▶ _EXERCISE OBJECTIVE_:
Give back every line of text from the records word for word, without the pictures.

Page images and extracted text
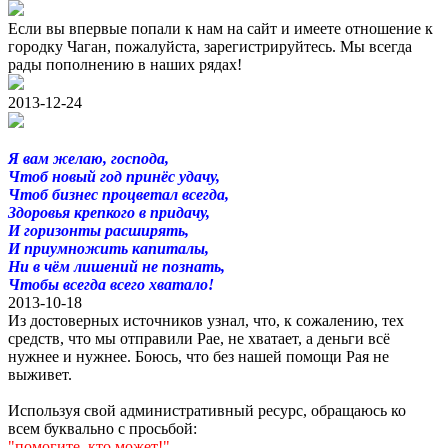
Если вы впервые попали к нам на сайт и имеете отношение к
городку Чаган, пожалуйста, зарегистрируйтесь. Мы всегда
рады пополнению в наших рядах!
2013-12-24
Я вам желаю, господа,
Чтоб новый год принёс удачу,
Чтоб бизнес процветал всегда,
Здоровья крепкого в придачу,
И горизонты расширять,
И приумножить капиталы,
Ни в чём лишений не познать,
Чтобы всегда всего хватало!
2013-10-18
Из достоверных источников узнал, что, к сожалению, тех
средств, что мы отправили Рае, не хватает, а деньги всё
нужнее и нужнее. Боюсь, что без нашей помощи Рая не
выживет.
Используя свой административный ресурс, обращаюсь ко
всем буквально с просьбой:
"помогите, кто может!"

▶ _WRITTEN ANSWER_:
Если вы впервые попали к нам на сайт и имеете отношение к
городку Чаган, пожалуйста, зарегистрируйтесь. Мы всегда
рады пополнению в наших рядах!
2013-12-24
Я вам желаю, господа,
Чтоб новый год принёс удачу,
Чтоб бизнес процветал всегда,
Здоровья крепкого в придачу,
И горизонты расширять,
И приумножить капиталы,
Ни в чём лишений не познать,
Чтобы всегда всего хватало!
2013-10-18
Из достоверных источников узнал, что, к сожалению, тех
средств, что мы отправили Рае, не хватает, а деньги всё
нужнее и нужнее. Боюсь, что без нашей помощи Рая не
выживет.
Используя свой административный ресурс, обращаюсь ко
всем буквально с просьбой:
"помогите, кто может!"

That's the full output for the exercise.